En toda civilización el hombre intenta acercarse a las causas trascendentes. En otros tiempos, ciencia y filosofía estaban unidas en el intento de acercar al hombre a sus orígenes ontológicos. Posteriormente, entre ambos modos se han ido estableciendo mayores separaciones tal como sugieren las sizigias de los gnósticos, y eso no termina: en un primer tiempo la sabiduría incluía ciencia y filosofía; después la filosofía se subdividió llevando a la separación entre logos y mito; después, animada por el modelo aristotélico de clasificación, se vuelve a dividir en distintas escuelas; finalmente ciencia se separa de filosofía y esta queda igualmente separada de la religión. Lo que sucede con esto es que cada nueva tendencia, no apreciando el valor unido de las cosas, busca modelos únicos y hegemónicos de gestión del conocimiento, excluyendo o minusvalorando aquello de lo que se separa.
Es, precisamente, la misma actitud de intentar hacer prevalecer un modelo de interpretación frente a otros lo que ha llevado a las etnias y culturas al acoso extremo, hasta suceder lo que aconteció a los gnósticos: sus ideas fueron perseguidas hasta casi su desaparición en el siglo iv, especialmente tras las conclusiones del Concilio de Nicea.
No obstante, cíclicamente se ha reabierto el asunto cada cierto tiempo, por lo que vemos reaparecer un caso semejante en el siglo xi con los cátaros.
Nuevamente se puso de manifiesto el fracaso en intentar eliminar por la fuerza cualquier aspecto del pensamiento.
La creencia cátara tenía sus raíces religiosas en formas estrictas de un gnosticismo de corte maniqueísta. Su teología era de un dualismo radical, basada en la creencia de que el universo estaba compuesto por dos mundos en absoluto conflicto, uno espiritual creado por Dios, y otro material, forjado por el enemigo. Los hombres, albergando una semilla angélica, viven una realidad transitoria. Según ellos, las almas se reencarnarían sucesivamente, tal como los pitagóricos, platónicos y tantos filósofos griegos sostuvieran hasta el citado Concilio de Nicea, hasta que fuesen capaces de alcanzar aquel autoconocimiento que les llevase al paraíso. El ejercicio de un férreo ascetismo, estricta castidad y vegetarianismo eran parte de sus prácticas orientadas a esa forma de liberación.
Nuevamente se acentuó la dicotomía entre luz y tinieblas, entre el bien y el mal: ¡el dualismo de los gnósticos está muy presente en la vida cotidiana! Se produjo una oposición entre el catarismo y la iglesia católica, en la habitual actitud de ambas facciones de acusarse mutuamente de representar la mentira. Los cátaros fueron oficialmente eliminados en el siglo xiii y desaparecieron progresivamente, aunque persistiera su influencia moral, así como algunos de sus textos. Una vez más se vivió la intolerancia y la lucha por la supremacía de un dogma y con ello el dolor y la separación, dando la razón a la visión gnóstica tan cercana al dualismo.

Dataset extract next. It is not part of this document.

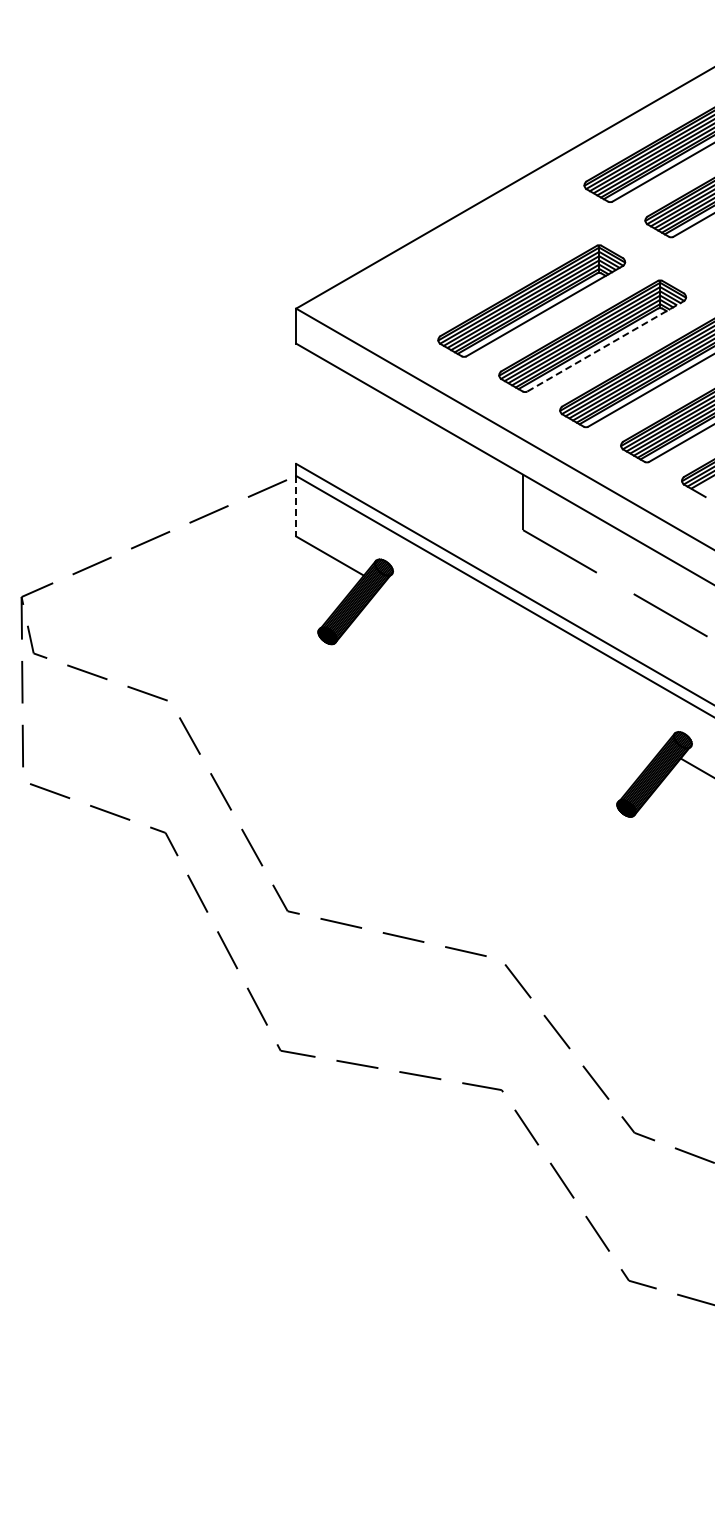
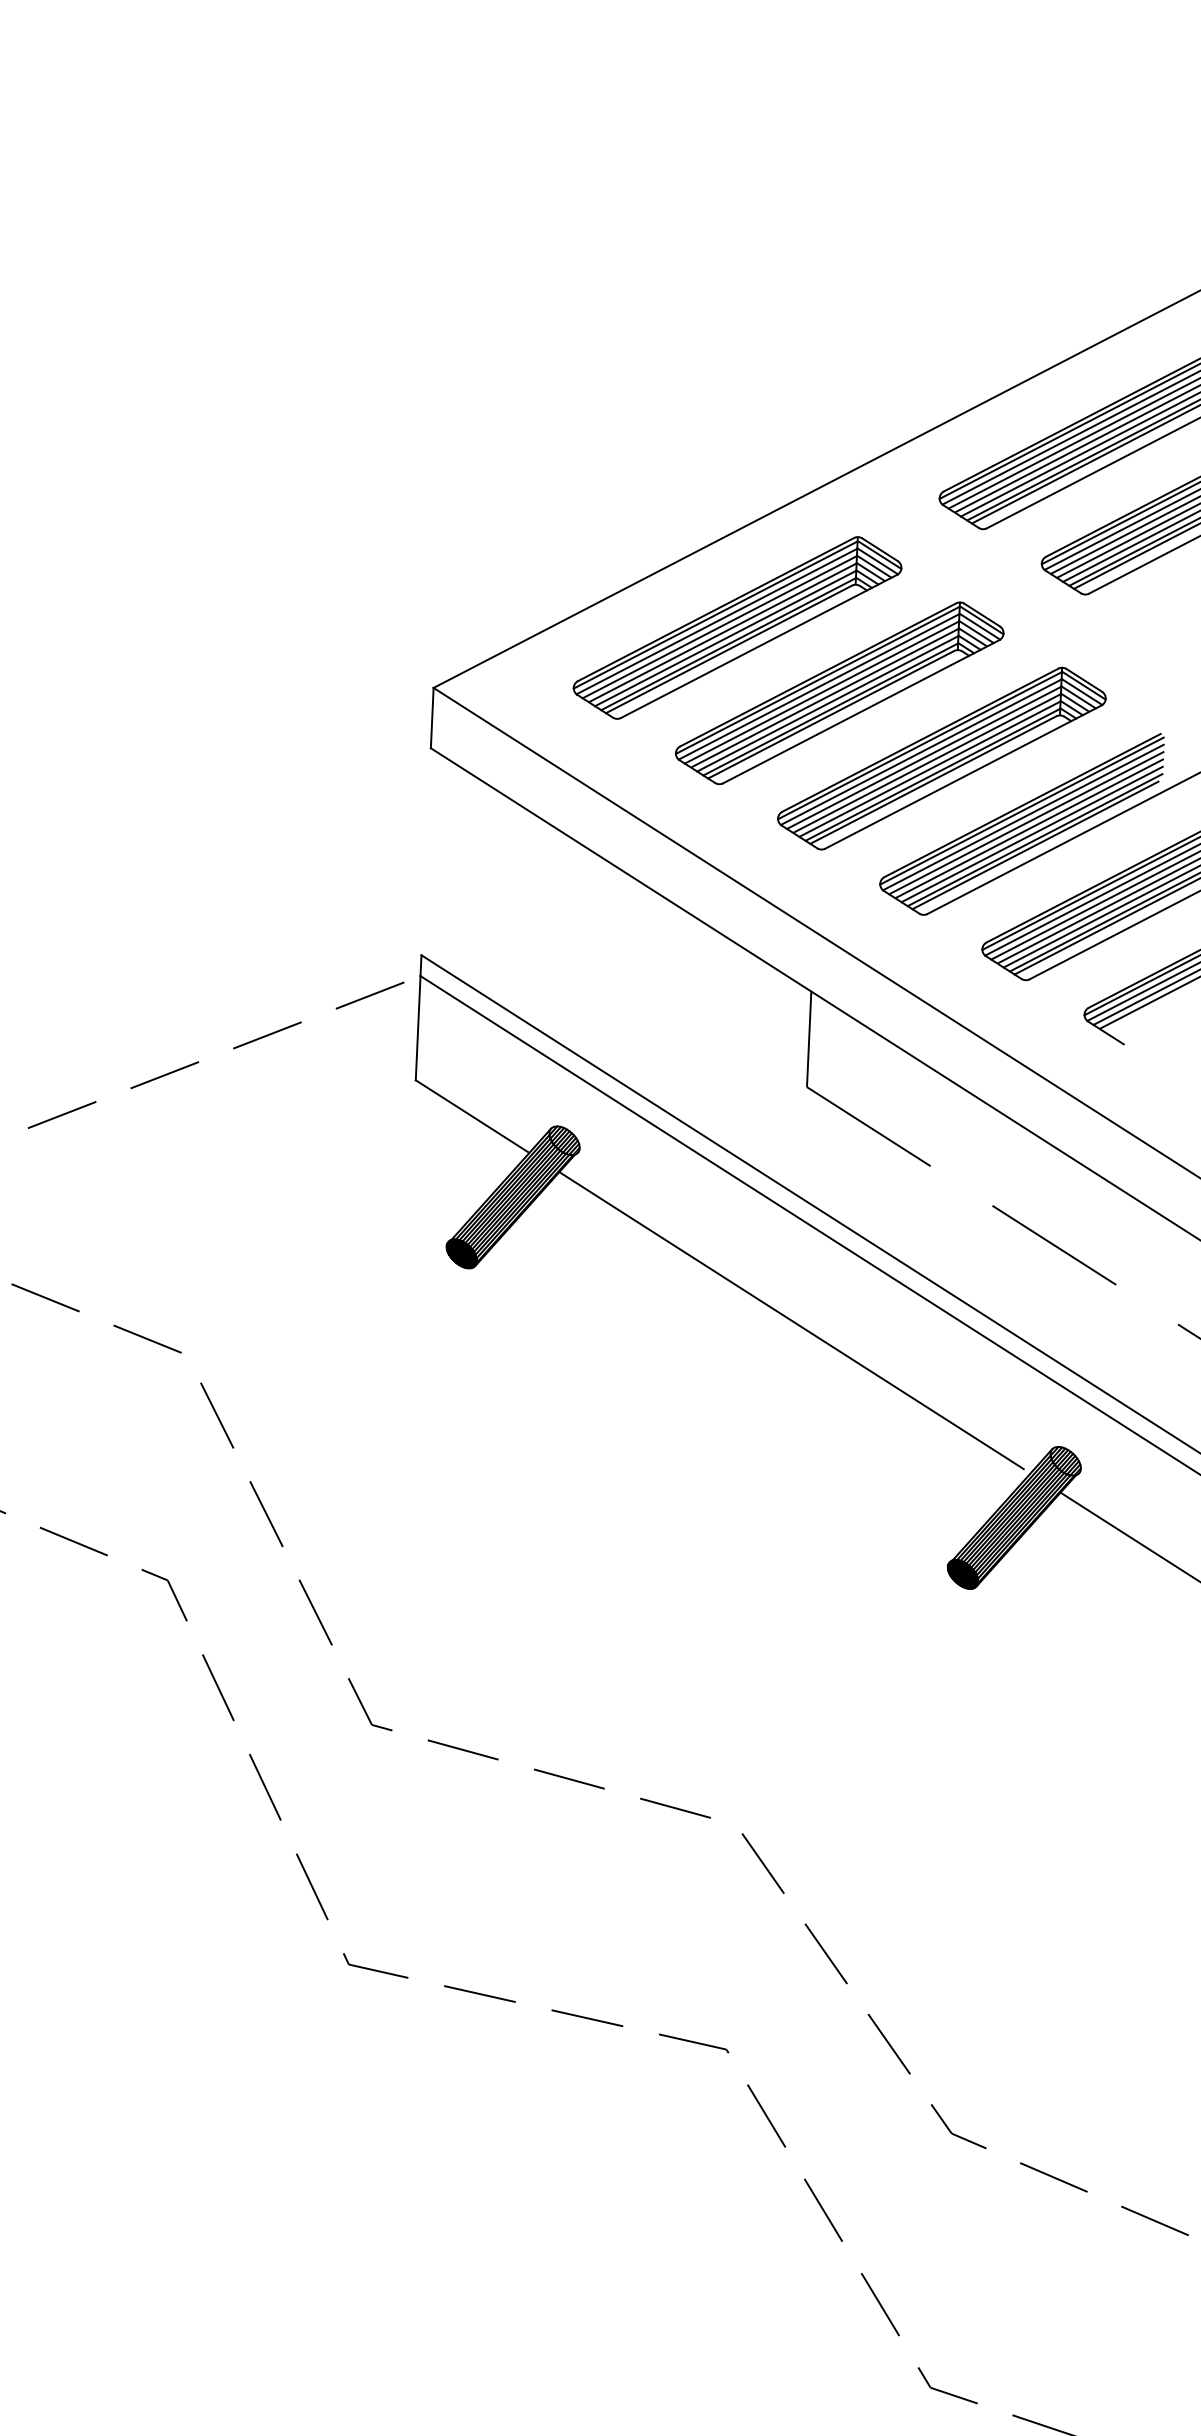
part: (470, 265) -> (737, 627), added
line: (606, 346) -> (964, 777), dashed -> solid
line: (296, 506) -> (418, 1028), dashed -> solid
line: (519, 665) -> (790, 1319), added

Aunque también, como anteriormente ya había sucedido con otros movimientos gnósticos, se hiciera desaparecer oficialmente al catarismo, en realidad nunca han dejado de aparecer nuevas formas e interpretaciones acerca del bien y el mal, de lo celeste y lo demónico.
En el siglo xix Jules Benoît Doinel du Val Michel, después de ciertas experiencias místicas, reabriría el asunto del movimiento gnóstico cuando fundara, en 1890, un movimiento denominado la Gnosis Restaurada. Este contaba con una marcada influencia ideológica cátara en sus rituales, el soporte del Evangelio de san Juan y del gnóstico del siglo i d. de C. Simón de Samaria, todo ello aderezado con el sustento filosófico de los textos de Valentín y Marcus, gnósticos del siglo ii d. de C. Sería precisamente este Valentín, uno de los teóricos más influyentes en su tiempo, quien inspirara a Doinel a usar su nombre y así, bajo la denominación de Valentín II, asumiría el oficio de patriarca de la Nueva Iglesia Gnóstica. Esta se compondría de fieles conocidos como perfectos y perfectas y sería administrada por obispos masculinos, y sofías, cuando el episcopado recayera sobre mujeres. Estos obispos y sofías firmaban con un simbólico nomen sagrado precidido por la palabra o signo Tau. Unos y otros serían elegidos, entrenados y finalmente consagrados según el recién constituido rito gnóstico.